• **REQUIRED WORK**
a - Reproduce the passage of the Jethro Tull thread starting with "Songs from the Wood and" and going on through "great suggestions, thanks.".
b - Extend the Jethro Tull thread past its final post.

• **PASSAGE TO READ**
===============
Since I've lost most of my music library, I need to start actually buying Tull albums. Definitely my favorite non-classical artist. Pre-ordered TAAB2 and Erraticus as they came out, though, so I at least have those on CD.


----------



## Itullian

Kopachris said:


> Since I've lost most of my music library, I need to start actually buying Tull albums. Definitely my favorite non-classical artist. Pre-ordered TAAB2 and Erraticus as they came out, though, so I at least have those on CD.


So sorry to hear that, and welcome to the Tull/IA club. 

The good news is that they're fairly inexpensive these days.


----------



## Kopachris

Itullian said:


> So sorry to hear that, and welcome to the Tull/IA club.


Funny you should say that, since I was a Tull/IA fan before you joined TC. Only thing was I was in high school and didn't have any money at the time, so had to pirate the music. 

Still...

I already have TAAB2, Erraticus, "Best of", and Aqualung on CD. Other than Thick as a Brick and A Passion Play, which would you suggest I get next?


----------



## Itullian

Kopachris said:


> Funny you should say that, since I was a Tull/IA fan before you joined TC. Only thing was I was in high school and didn't have any money at the time, so had to pirate the music.
> 
> Still...
> 
> I already have TAAB2, Erraticus, "Best of", and Aqualung on CD. Other than Thick as a Brick and A Passion Play, which would you suggest I get next?


Stormwatch, Songs from the Wood, Heavy Horses, Crest of a Knave to start.


----------



## Kopachris

Itullian said:


> Stormwatch, Songs from the Wood, Heavy Horses, Crest of a Knave to start.


Songs from the Wood and Heavy Horses are probably my two favorite singles from the Best Of album. Those (and the others) sound like great suggestions, thanks.


----------



## Wood

Itullian said:


> Divinities and Rupi's Dance are wonderful albums. I think you'd love them.
> 
> I love Erraticus. Typical IA. Poetic and creative. With good rockers too.
> 
> Somewhat along the lines of TAAB2.


Did you go for the 4 disc set or just the basic album?


----------



## Kopachris

Wood said:


> Did you go for the 4 disc set or just the basic album?


I got the 4-disc set 

The artwork in the book is masterful.


----------



## Wood

Itullian said:


> Stormwatch, Songs from the Wood, Heavy Horses, Crest of a Knave to start.


Interesting, the first three (in reverse order) were where I started, COAK being some way off at the time. That is an excellent place to start.


----------



## Wood

Kopachris said:


> Funny you should say that, since I was a Tull/IA fan before you joined TC. Only thing was I was in high school and didn't have any money at the time, so had to pirate the music.
> 
> Still...
> 
> I already have TAAB2, Erraticus, "Best of", and Aqualung on CD. Other than Thick as a Brick and A Passion Play, which would you suggest I get next?


This is great too:

http://www.amazon.co.uk/Jethro-Tull...F8&qid=1412544904&sr=1-3&keywords=jethro+tull

Jethro Tull in their prime on DVD via a newfangled satellite link together with a CD from the concert.

A treasure.


----------



## Itullian

Wood said:


> This is great too:
> 
> http://www.amazon.co.uk/Jethro-Tull...F8&qid=1412544904&sr=1-3&keywords=jethro+tull
> 
> Jethro Tull in their prime on DVD via a newfangled satellite link together with a CD from the concert.
> 
> A treasure.


Classic!!!!!!.................
===============
Data entries:

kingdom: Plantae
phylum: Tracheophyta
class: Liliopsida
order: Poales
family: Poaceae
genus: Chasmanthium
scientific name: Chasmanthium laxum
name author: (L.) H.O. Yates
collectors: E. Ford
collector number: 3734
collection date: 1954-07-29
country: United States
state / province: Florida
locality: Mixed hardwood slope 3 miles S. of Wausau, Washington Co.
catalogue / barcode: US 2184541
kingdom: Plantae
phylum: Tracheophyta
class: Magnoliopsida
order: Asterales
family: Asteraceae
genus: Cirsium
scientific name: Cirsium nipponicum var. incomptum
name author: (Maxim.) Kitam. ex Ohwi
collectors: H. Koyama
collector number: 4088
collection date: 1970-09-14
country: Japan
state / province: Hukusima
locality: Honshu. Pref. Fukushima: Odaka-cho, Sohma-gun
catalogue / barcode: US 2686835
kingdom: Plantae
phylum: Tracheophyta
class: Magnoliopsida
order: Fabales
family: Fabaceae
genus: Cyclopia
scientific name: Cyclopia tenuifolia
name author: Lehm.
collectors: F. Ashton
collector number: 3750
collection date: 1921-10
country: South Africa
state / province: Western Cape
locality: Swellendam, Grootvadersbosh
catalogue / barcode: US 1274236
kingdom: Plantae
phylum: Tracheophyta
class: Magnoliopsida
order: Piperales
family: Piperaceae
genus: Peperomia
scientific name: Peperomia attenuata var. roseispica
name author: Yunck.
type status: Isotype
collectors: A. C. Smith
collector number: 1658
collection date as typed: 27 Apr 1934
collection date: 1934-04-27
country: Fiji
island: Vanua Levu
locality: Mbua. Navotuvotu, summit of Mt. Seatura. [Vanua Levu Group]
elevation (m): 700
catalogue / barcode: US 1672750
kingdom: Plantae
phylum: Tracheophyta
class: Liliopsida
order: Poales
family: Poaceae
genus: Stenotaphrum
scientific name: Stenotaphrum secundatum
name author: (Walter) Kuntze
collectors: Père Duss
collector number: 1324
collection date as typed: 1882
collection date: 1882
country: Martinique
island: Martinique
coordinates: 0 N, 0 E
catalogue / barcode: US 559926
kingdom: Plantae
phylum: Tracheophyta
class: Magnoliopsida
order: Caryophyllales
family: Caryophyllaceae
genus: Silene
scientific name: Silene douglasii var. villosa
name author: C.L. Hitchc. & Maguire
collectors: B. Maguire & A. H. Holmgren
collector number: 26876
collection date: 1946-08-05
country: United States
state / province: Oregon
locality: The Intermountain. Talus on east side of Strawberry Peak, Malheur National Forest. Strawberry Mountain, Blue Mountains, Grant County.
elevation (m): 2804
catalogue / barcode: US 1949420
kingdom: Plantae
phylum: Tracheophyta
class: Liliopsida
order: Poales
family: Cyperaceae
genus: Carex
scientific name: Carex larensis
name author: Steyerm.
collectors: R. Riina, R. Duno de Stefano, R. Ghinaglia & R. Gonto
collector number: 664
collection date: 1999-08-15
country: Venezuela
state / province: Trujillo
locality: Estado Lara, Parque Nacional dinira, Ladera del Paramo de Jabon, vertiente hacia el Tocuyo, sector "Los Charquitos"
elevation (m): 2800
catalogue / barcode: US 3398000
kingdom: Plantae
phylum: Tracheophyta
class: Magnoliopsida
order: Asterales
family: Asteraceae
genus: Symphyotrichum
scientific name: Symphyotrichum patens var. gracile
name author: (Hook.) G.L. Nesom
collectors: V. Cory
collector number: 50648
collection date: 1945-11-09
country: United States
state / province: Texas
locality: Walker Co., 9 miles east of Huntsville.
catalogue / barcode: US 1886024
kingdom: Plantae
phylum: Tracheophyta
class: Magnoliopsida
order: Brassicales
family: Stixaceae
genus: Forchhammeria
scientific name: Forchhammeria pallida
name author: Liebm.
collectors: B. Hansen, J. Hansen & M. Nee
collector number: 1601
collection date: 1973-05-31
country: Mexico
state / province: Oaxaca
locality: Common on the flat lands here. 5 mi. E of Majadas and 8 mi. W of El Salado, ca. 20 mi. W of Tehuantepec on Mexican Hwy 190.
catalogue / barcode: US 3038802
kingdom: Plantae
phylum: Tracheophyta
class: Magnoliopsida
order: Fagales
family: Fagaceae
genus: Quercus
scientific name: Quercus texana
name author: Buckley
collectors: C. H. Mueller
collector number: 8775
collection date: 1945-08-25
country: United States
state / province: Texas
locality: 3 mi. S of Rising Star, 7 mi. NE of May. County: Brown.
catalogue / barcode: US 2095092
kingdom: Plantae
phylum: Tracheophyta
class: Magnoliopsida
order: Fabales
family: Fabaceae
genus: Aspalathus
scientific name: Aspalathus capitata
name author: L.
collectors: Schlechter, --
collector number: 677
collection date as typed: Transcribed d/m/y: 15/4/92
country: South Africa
===============
• **SOLVED TASKS**
a -
Songs from the Wood and Heavy Horses are probably my two favorite singles from the Best Of album. Those (and the others) sound like great suggestions, thanks.

b -
So much great Tull out there.


----------



## starthrower

I'm listening to Too Old to Rock n Roll... on YouTube. I never bothered to listen to it in the past. I've always heard it was a weak album, but it sounds good to me. I love those acoustic numbers like Salamander. That's why I buy Roy Harper albums too!


----------



## Itullian

starthrower said:


> I'm listening to Too Old to Rock n Roll... on YouTube. I never bothered to listen to it in the past. I've always heard it was a weak album, but it sounds good to me. I love those acoustic numbers like Salamander. That's why I buy Roy Harper albums too!


Salamander is great.
and Taxi Grab


----------



## starthrower

BTW, Amazon has a highly inflated price for the War Child 40th pre-order at 45 dollars. 
It's only 25.60 at the Tull site, or 18.99 pounds for you English blokes.


----------



## Itullian

starthrower said:


> BTW, Amazon has a highly inflated price for the War Child 40th pre-order at 45 dollars.
> It's only 25.60 at the Tull site, or 18.99 pounds for you English blokes.


Thanks. I'm sure it will drop once it's released though, I think.


----------



## Wood

Itullian said:


> Classic!!!!!!.................
> So much great Tull out there.


Yes, there is.

A lot of the (IMO) finest bands that originated in the sixties didn't do much worthwhile stuff after 1980. Jethro Tull are a major exception.

I've never seen the Hippodrome concert video, so I've just added it to my YT watchlist. A chance to see Glascock in action.


----------



## Badinerie

Havnt Played any for ages so I've dug out my Warchild LP Back-door Angels is on now. Great stuff!


----------



## SixFootScowl

I confess that I am not a Tull fan, but do appreciate his music. It is unique. I actually went to a Tull concert once when the Stormwatch album was released. But I think I liked his earlier stuff more.


----------



## brotagonist

^ I'm not certain that I ever heard any of Ian Anderson's solo albums. There could have been something, it seems to me, but I didn't consider it particularly memorable, if there was.

However, I was a big Jethro Tull fan. I had every one of their albums, right up to Passion Play. I saw them perform live in Calgary in about 1974, 1975 or 1976 (I don't recall the tour, but it could have been the Passion Play or Minstrel in the Gallery tour). While I liked Thick as a Brick, I started to like them less as they moved into this phase. Passion Play had me liking them even less. War Child and particularly Minstrel in the Gallery were getting quite commercial, at a time when my tastes were highly developed and decidedly uncommercial (and strongly shifted toward the Darmstadt School). After those albums, they moved into a folk sound, which is the antithesis of what appealed/appeals to me, so I dropped them from my hearem.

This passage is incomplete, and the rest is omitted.